Zhuangzi ad esempio sottolineava l’importanza di ritornare alla spontaneità e alla semplicità, ricordando che se ci si lascia trasportare dai suoni seducenti della musica prodotta dell’uomo, non si può essere in grado di sentire quelli della Natura che riflettono una concezione estetica della spiritualità.
Xunzi, discepolo Confuciano, al capitolo XIX sulla musica del suo omonimo saggio, esordisce dicendo: “La musica è gioia, è quella parte delle emozioni umane da cui di certo non ci si sottrae, per questa ragione l’uomo non può fare a meno della musica”. Non a caso, all’interno del carattere yue 樂, è racchiuso sia il significato di musica che quello di gioia. Ma, viste le tendenze egoistiche e immorali dell’essere umano, la nascita spontanea della musica dal xin (心 mente/cuore) era potenzialmente pericolosa. Se nel xin giaceva del dolore i suoni manifestati sarebbero stati contratti, mentre se era toccato dalla felicità i suoni sarebbero stati allegri, contagiando chi ascoltava.
Per questo non era sufficiente usare gli strumenti giusti con le tecniche giuste, la musica doveva essere suonata da un nobiluomo e doveva essere in armonia con il contesto in cui veniva espressa. C’erano infinite musiche, proprie di regioni diverse, da suonarsi solo in certe circostanze e in certi momenti del giorno o dell’anno, capaci di suscitare le più diverse reazioni negli uomini e nella natura, ma con l’unico scopo di indurre una relazione armonica fra Cielo e Terra. Ogni squilibrio per eccesso o difetto avrebbe causato danno e malessere e, dato il complesso sistema di corrispondenze del pensiero cinese, la musica non poteva certo essere più semplice.
Anche Mozi, pensatore utilitarista vissuto nei primi anni degli Stati Combattenti, arrivò addirittura a considerare la musica uno svantaggio per il popolo. I governanti la usavano per distrarre e influenzare i sudditi ed indurli a pensieri e comportamenti poco virtuosi per l’individuo. Considerato il controllo e la pressione che allora esercitava il sovrano sulla musica, non si fatica a comprendere cosa abbia portato Mozi a questi pensieri.

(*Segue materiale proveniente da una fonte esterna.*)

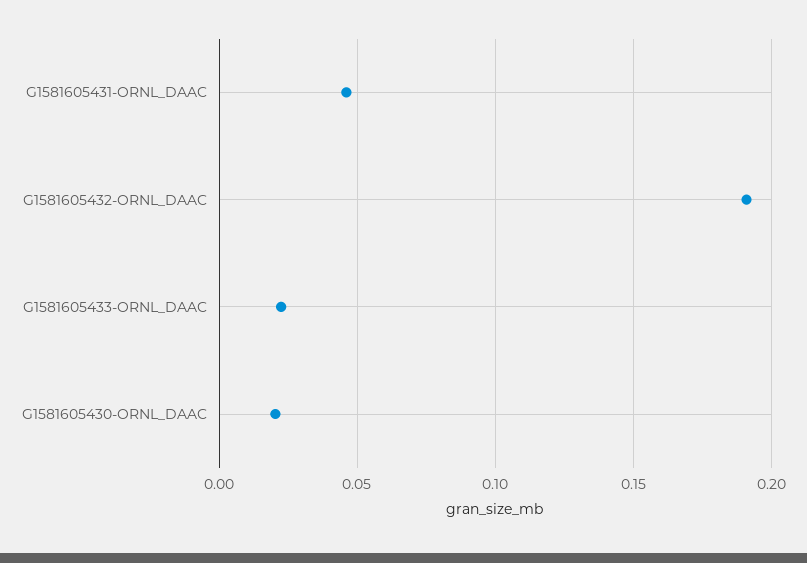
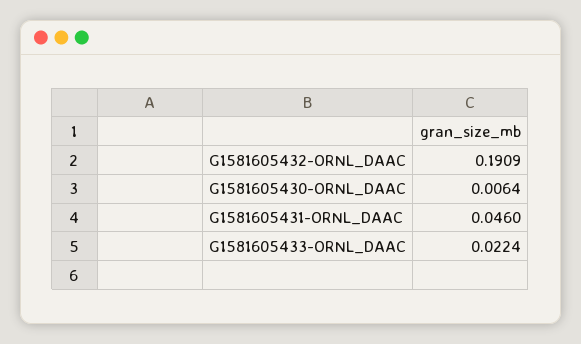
G1581605430-ORNL_DAAC: 0.02 -> 0.0064

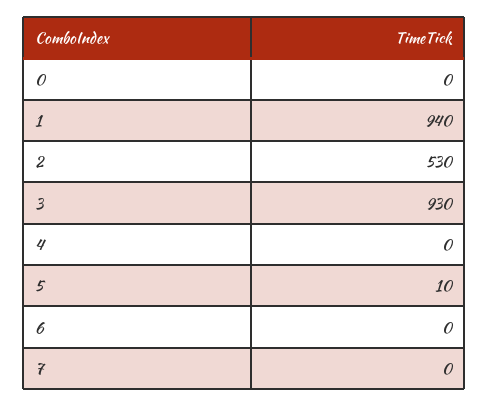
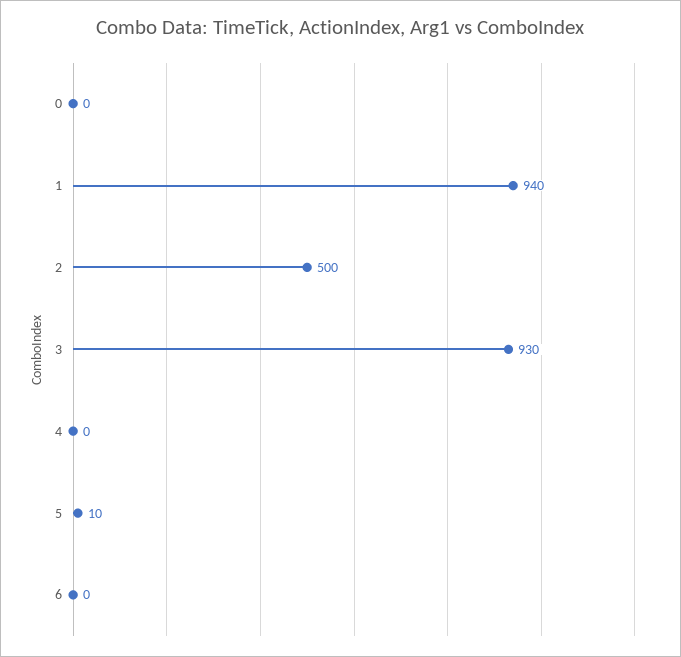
2: 530 -> 500
7: 0 -> none

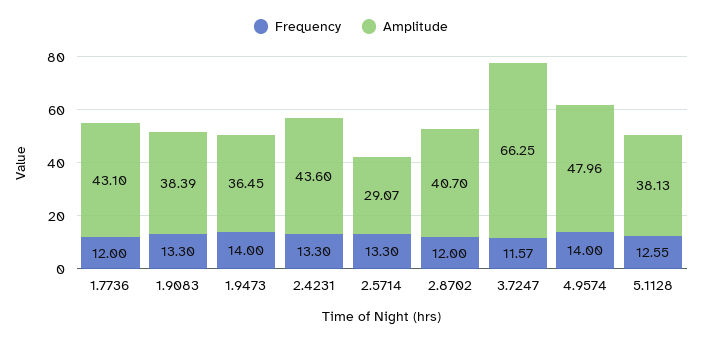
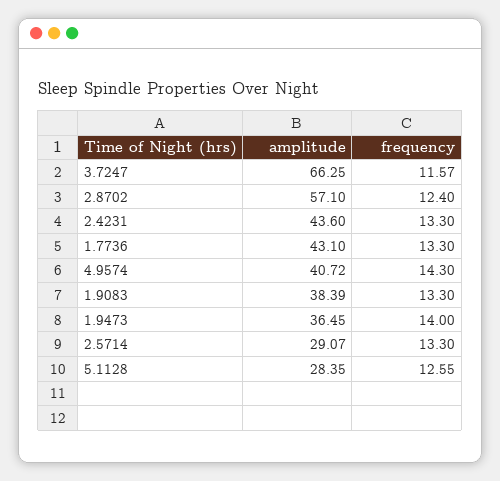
Frequency, 1.7736: 12 -> 13.3
Frequency, 2.8702: 12 -> 12.4
Amplitude, 2.8702: 40.7 -> 57.1
Frequency, 4.9574: 14 -> 14.3
Amplitude, 4.9574: 47.96 -> 40.72
Amplitude, 5.1128: 38.13 -> 28.35

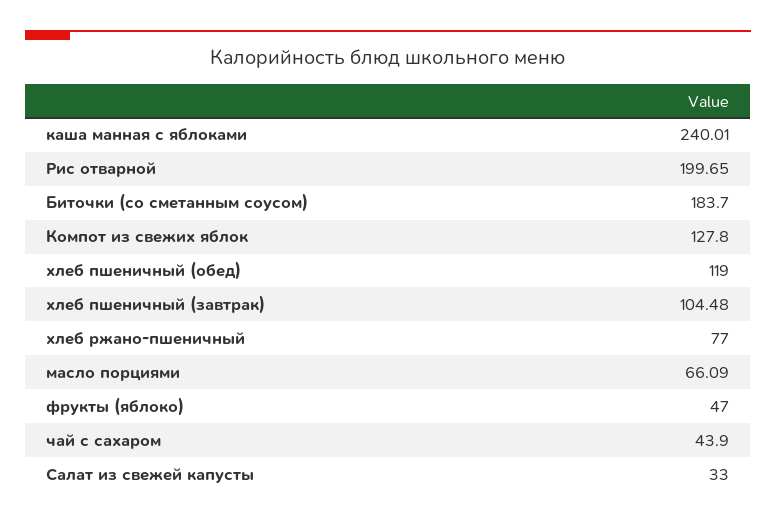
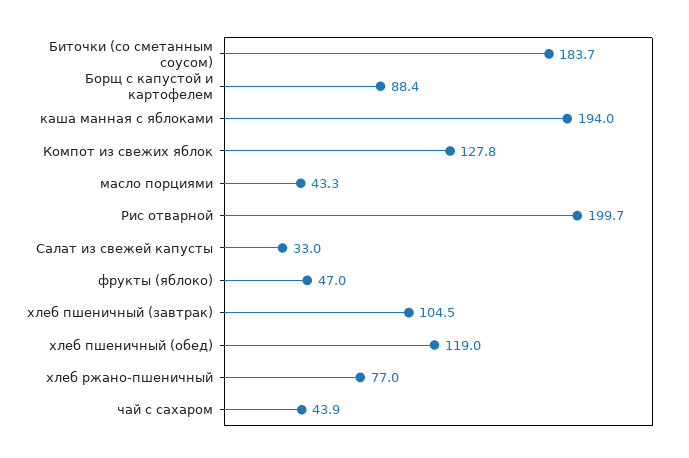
каша манная с яблоками: 240.01 -> 194
масло порциями: 66.09 -> 43.3
Борщ с капустой и картофелем: none -> 88.4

Ci è facile volare con la mente in un’analogia coi giorni nostri, dove televisione e Internet siano tanto un meraviglioso strumento che ci permette di trasmettere conoscenza ed emozioni, quanto un mezzo utilizzato da chi ne conosce gli aspetti più profondi, per distrarre ed influenzare i comportamenti delle persone. Anche attraverso la musica stessa.